July 22, 2006

Weekend Question 2: Why Are Many of the Wealthy French Voting with Their Feet — And Leaving France?

Filed under: Economy, TWUQs, Taxes & Government — TBlumer @ 2:20 pm

Answer: Because the country’s hideous wealth tax makes it unattractive, and sometimes nearly impossible, to stay.

From last Sunday’s Washington Post (bolds are mine; HT Don Luskin):

Old Money, New Money Flee France and Its Wealth Tax
Sunday, July 16, 2006; A12

PARIS — Denis Payre, a self-described French jet-setter, built a successful high-tech company from scratch, then decided to quit at age 34 to spend more time in France with his wife and young children.

Instead, Payre said, he was pushed into exile by the French government, which sent him a tax bill of nearly $2.5 million on paper assets he couldn’t cash in.

“They were asking me to pay taxes on money I didn’t have,” Payre said. “I had no choice but to leave the country.”

Payre, who moved his family to neighboring Belgium eight years ago, is today part of a sizable community of rich expatriate French driven out by the world’s highest tax bills on wealthy citizens. The exodus continues: On average, at least one millionaire leaves France every day to take up residence in more wealth-friendly nations, according to a government study.

At a time when France is struggling to stay competitive in an increasingly integrated world, business leaders say the country can’t afford to make refugees of some of its most established business families. They include members of the Taittinger champagne empire, the Peugeot auto magnates and leading shareholders of dominant retailers Carrefour and Darty. Also going are members of a new generation of high-tech entrepreneurs.

Socialist leaders and some government officials argue that the rich are merely trying to shirk their social responsibilities by fleeing the country with their millions.

“France is penalizing success in a big way,” argued Payre, who is now 43 and has started a new company in Brussels that he said did nearly $32 million in business this year. “The loss in income for the government is the smallest part. The big issue is the loss of all that creative energy this country is dying for.”

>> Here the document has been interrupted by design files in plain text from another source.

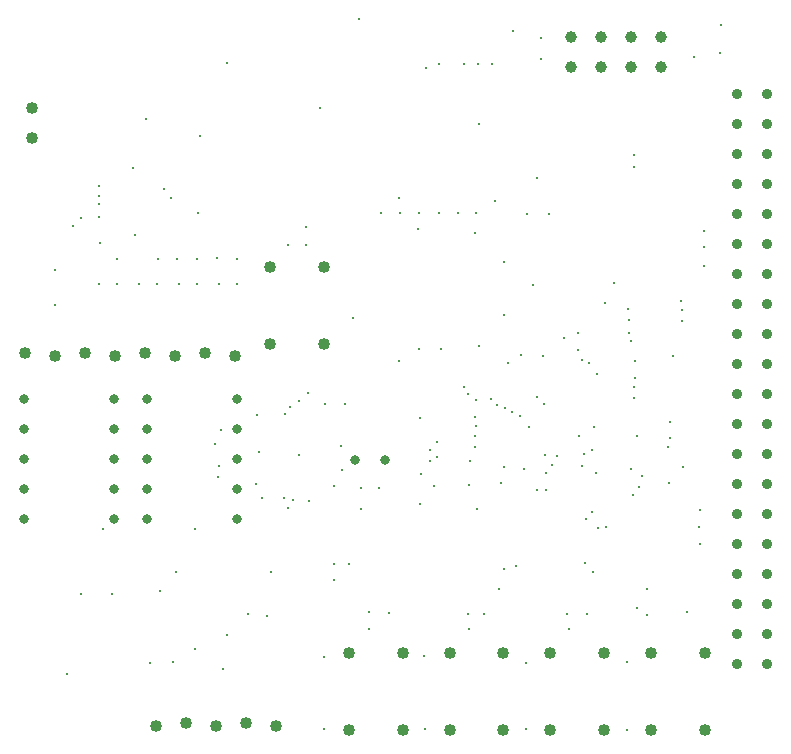
<source format=gbr>
%TF.GenerationSoftware,Novarm,DipTrace,3.2.0.1*%
%TF.CreationDate,2017-11-17T22:28:05-08:00*%
%FSLAX26Y26*%
%MOIN*%
%TF.FileFunction,Plated,1,4,PTH,Drill*%
%TF.Part,Single*%
%TA.AperFunction,ViaDrill*%
%ADD10C,0.008*%
%TA.AperFunction,ComponentDrill*%
%ADD52C,0.032008*%
%ADD53C,0.032*%
%ADD54C,0.04*%
%ADD55C,0.03937*%
%ADD56C,0.035433*%
G75*
G01*
D52*
X875251Y1572125D3*
D53*
Y1472125D3*
Y1372125D3*
Y1272125D3*
Y1172125D3*
X1175251D3*
Y1272125D3*
Y1372125D3*
Y1472125D3*
Y1572125D3*
D52*
X465875D3*
D53*
Y1472125D3*
Y1372125D3*
Y1272125D3*
Y1172125D3*
X765875D3*
Y1272125D3*
Y1372125D3*
Y1472125D3*
Y1572125D3*
D54*
X494000Y2444000D3*
Y2544000D3*
X469000Y1725249D3*
X569000Y1715249D3*
X669000Y1725249D3*
X769000Y1715249D3*
X869000Y1725249D3*
X969000Y1715249D3*
X1069000Y1725249D3*
X1169000Y1715249D3*
D53*
X1569000Y1369000D3*
X1669000D3*
D54*
X1287749Y1756500D3*
Y2012500D3*
X1465749Y1756500D3*
Y2012500D3*
X1550249Y469000D3*
Y725000D3*
X1728249Y469000D3*
Y725000D3*
X1885667Y469000D3*
Y725000D3*
X2063667Y469000D3*
Y725000D3*
X2221083Y469000D3*
Y725000D3*
X2399083Y469000D3*
Y725000D3*
X2556500Y469000D3*
Y725000D3*
X2734500Y469000D3*
Y725000D3*
D55*
X2590875Y2678375D3*
Y2778375D3*
X2490875Y2678375D3*
Y2778375D3*
X2390875Y2678375D3*
Y2778375D3*
X2290875Y2678375D3*
Y2778375D3*
D56*
X2844000Y687749D3*
Y787749D3*
Y887749D3*
Y987749D3*
Y1087749D3*
Y1187749D3*
Y1287749D3*
Y1387749D3*
Y1487749D3*
Y1587749D3*
Y1687749D3*
Y1787749D3*
Y1887749D3*
Y1987749D3*
Y2087749D3*
Y2187749D3*
Y2287749D3*
Y2387749D3*
Y2487749D3*
Y2587749D3*
X2944000Y687749D3*
Y787749D3*
Y887749D3*
Y987749D3*
Y1087749D3*
Y1187749D3*
Y1287749D3*
Y1387749D3*
Y1487749D3*
Y1587749D3*
Y1687749D3*
Y1787749D3*
Y1887749D3*
Y1987749D3*
Y2087749D3*
Y2187749D3*
Y2287749D3*
Y2387749D3*
Y2487749D3*
Y2587749D3*
D54*
X1306596Y481247D3*
X1206596Y491247D3*
X1106596Y481247D3*
X1006596Y491247D3*
X906596Y481247D3*
D10*
X1141539Y2694000D3*
X1581375Y2837756D3*
X1978209Y2687772D3*
X2096946Y2800260D3*
X1115799Y1956598D3*
X982861Y1956501D3*
X569000Y1884625D3*
X568982Y2003469D3*
X1469911Y1557411D3*
X1715736Y1700375D3*
X1984458Y1750370D3*
X2065699Y1853484D3*
X2050076Y937955D3*
X2475031Y470399D3*
X2140144Y470836D3*
X1465073D3*
X1802609D3*
X1036449Y737749D3*
X918945Y931706D3*
X1381919Y1385306D3*
X1590749Y1206677D3*
X2543774Y937955D3*
X1981333Y2487793D3*
X2175063Y2309686D3*
X2615642Y1291043D3*
X2265678Y1775367D3*
X1051764Y2448755D3*
X1044877Y2193123D3*
X1787604Y1222301D3*
X2715875Y1147125D3*
X2515875Y1278375D3*
X2162564Y1953375D3*
X2025079Y2687772D3*
X2731500Y2078375D3*
X2350045Y1694126D3*
X2497125Y1253375D3*
X2719000Y1087749D3*
X2731500Y2016034D3*
X2375042Y1656630D3*
X2477881Y1871630D3*
X1850097Y2687772D3*
X2431596Y1959529D3*
X628375Y2150251D3*
X715875Y2250251D3*
X656472Y2175841D3*
X715875Y2222125D3*
X1790875Y1322125D3*
X1590752Y1275374D3*
X850249Y1956501D3*
X715875Y2178375D3*
Y2281500D3*
X834625Y2119000D3*
X715875Y1956501D3*
X931500Y2272125D3*
X1562751Y1844000D3*
X1650251Y1275249D3*
X1831500Y1281500D3*
X2189963Y2777475D3*
X2788001Y2818992D3*
X2784945Y2725251D3*
X2700492Y2712731D3*
X1353274Y1547266D3*
X1337651Y1522269D3*
X1243911Y1519144D3*
X1122125Y1469000D3*
X1103375Y1422125D3*
X1950251Y1284625D3*
X1453375Y2544000D3*
X1275157Y850465D3*
X1128375Y672125D3*
X1522125Y1415875D3*
X1537751Y1556500D3*
X1412643Y1594136D3*
X1381396Y1566014D3*
X1406500Y2144173D3*
Y2084731D3*
X908583Y1956501D3*
X912751Y2037751D3*
X775251Y1956501D3*
Y2037749D3*
X1175249Y1956501D3*
Y2037749D3*
X1041916Y1956501D3*
Y2037751D3*
X1250249Y1397125D3*
X1115875Y1350249D3*
X1112751Y1312749D3*
X1240875Y1287751D3*
X1259625Y1240875D3*
X1331500D3*
X1362749Y1234626D3*
X1347125Y1209625D3*
X1415875Y1231500D3*
X1034625Y1137749D3*
X728375D3*
X2277071Y856500D3*
X2281500Y806500D3*
X1945822Y856500D3*
X1950251Y806500D3*
X1614571Y862749D3*
X1615875Y806500D3*
X1783311Y2194000D3*
X1778375Y2137749D3*
X2509403Y875462D3*
X2543774Y853589D3*
X2325047Y1350615D3*
X2503375Y1700249D3*
X2628375Y1715875D3*
X971455Y995181D3*
X1969000Y1412749D3*
Y1450249D3*
X2481500Y1834625D3*
X2656262Y1900354D3*
X1975249Y1206501D3*
X2134442Y1337913D3*
X2203185Y1384783D3*
X2106320Y1016072D3*
X2175063Y1269171D3*
X2206310D3*
Y1325415D3*
X2243806Y1381659D3*
X2121944Y1719123D3*
X1968835Y2125331D3*
X2315673Y1450402D3*
X2365668Y1478524D3*
X2056501Y1294000D3*
X2490875Y1765875D3*
X2659387Y1831612D3*
X2065875Y1347125D3*
X2481500Y1794000D3*
X2659387Y1869108D3*
X2503375Y1644000D3*
X2500029Y1612885D3*
Y1575388D3*
X2619000Y1497125D3*
X2509403Y1450402D3*
X2619000Y1444000D3*
X2612749Y1412749D3*
X2359419Y1403531D3*
X956500Y2240875D3*
X1781500Y1737751D3*
X2371917Y1325415D3*
X2490655Y1337913D3*
X2662512Y1344163D3*
X2197125Y1715875D3*
X2500249Y2384625D3*
X2718933Y1203375D3*
X2525249Y1315875D3*
X2731500Y2131500D3*
X2403375Y1894000D3*
X2325047Y1703500D3*
X1934463Y2687772D3*
X759625Y922125D3*
X962810Y697125D3*
X1212664Y856714D3*
X1500251Y1281499D3*
Y1022125D3*
Y969000D3*
X2362543Y994199D3*
X2034625Y2231500D3*
X1972125Y2194000D3*
X1850251D3*
X1912843D3*
X656500Y922125D3*
X887749Y694000D3*
X1144000Y784625D3*
X1290875Y997125D3*
X2337546Y1025446D3*
X1525251Y1335560D3*
X2022125Y1572125D3*
X1465875Y712749D3*
X2069000Y1544000D3*
X1800249Y715875D3*
X2119000Y1515875D3*
X2140875Y694000D3*
X2175063Y1578513D3*
X2340671Y1172306D3*
X2378167Y1141059D3*
X2475251Y694249D3*
X1972125Y1481500D3*
X1947125Y1587751D3*
X1931500Y1612749D3*
X1972125Y1569000D3*
X1969000Y1512749D3*
X830909Y2344000D3*
X1856512Y1737739D3*
X2187938Y2706480D3*
X2331297Y1387908D3*
X2500251Y2347125D3*
X2312549Y1790991D3*
X1844000Y1428375D3*
Y1378375D3*
X719000Y2094000D3*
X1109625Y2040875D3*
X975251Y2037751D3*
X872125Y2506500D3*
X1819000Y1403375D3*
X1787751Y1509625D3*
X1819000Y1365875D3*
X2142356Y2187749D3*
X2215692D3*
X2312549Y1734747D3*
X2065875Y2028097D3*
X609625Y656528D3*
X1550249Y1022125D3*
X2065699Y1006698D3*
X2044000Y1553375D3*
X1681500Y859625D3*
X2094000Y1528375D3*
X2000081Y856500D3*
X2343795Y856705D3*
X2148921Y1479668D3*
X2675249Y862749D3*
X2406289Y1147308D3*
X2359419Y1194178D3*
X2200060Y1556640D3*
X1953352Y1365899D3*
X1347125Y2084822D3*
X1718991Y2192178D3*
X1656500Y2194000D3*
X1715875Y2240875D3*
X1806500Y2675249D3*
X2225058Y1353537D3*
X2078198Y1694126D3*
M02*

</source>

Payre said that when he decided to leave his high-tech company, Business Objects, in 1997, he owned shares that were worth $110 million — on paper. French tax authorities required Payre to pay a wealth tax of 2.2 percent on the shares, based on what the shares would have been worth had he sold them at the market’s highest point.

But Payre said that he didn’t have access to them because of stock market regulations that limited his ability to sell and that, in any case, a market dip had devalued the shares below that peak.

The wealth tax — officially called the solidarity tax — is collected on top of income, capital gains, inheritance and social security taxes. It’s part of the reason France consistently ranks at the top of Forbes magazine’s annual Tax Misery Index — a global listing of the most heavily taxed nations.

Wealthy citizens’ tax bills can be higher than their incomes, according to tax analysts.

….. “This tendency to take from the rich and give to the poor which is supposed to solve all the problems in France is ruining the country,” said Alain Marchand, who left France six years ago and now has a London-based consulting business that helps relocate French business leaders and entrepreneurs in England and other countries. “That’s an incredibly stupid and narrow-minded vision of economic life.”

Eric Pinchet, author of a French tax guide, estimates the wealth tax earns the government about $2.6 billion a year but has cost the country more than $125 billion in capital flight since 1998.

Business organizations and financial consultants say members of the new generation of business school graduates and high-tech entrepreneurs — who see the tax structure as penalizing not only individuals but also companies’ ability to compete — are especially likely to flee the taxation.

In France, employers are required to pay social security taxes equal to 48 percent of each employee’s salary. Labor laws make it difficult and costly to fire incompetent workers. “The way the French state is organized makes it impossible for big family corporations to stay on French soil,” said 44-year-old Virginie Taittinger, who moved to Brussels two years ago. “If you add up all the taxes an employer has to pay — social taxes, employee taxes, the wealth tax, taxes on profit — even a successful business has a hard time surviving.”

The French seem congenitally unable to do anything about this financially suicidal situation, even in the face of clear evidence of huge tax revenue losses from those fleeing.

Remind me again: Why should our country, newer EU members, or anyone else in the developed world for that matter be interested in imitating this colossal socialist nightmare?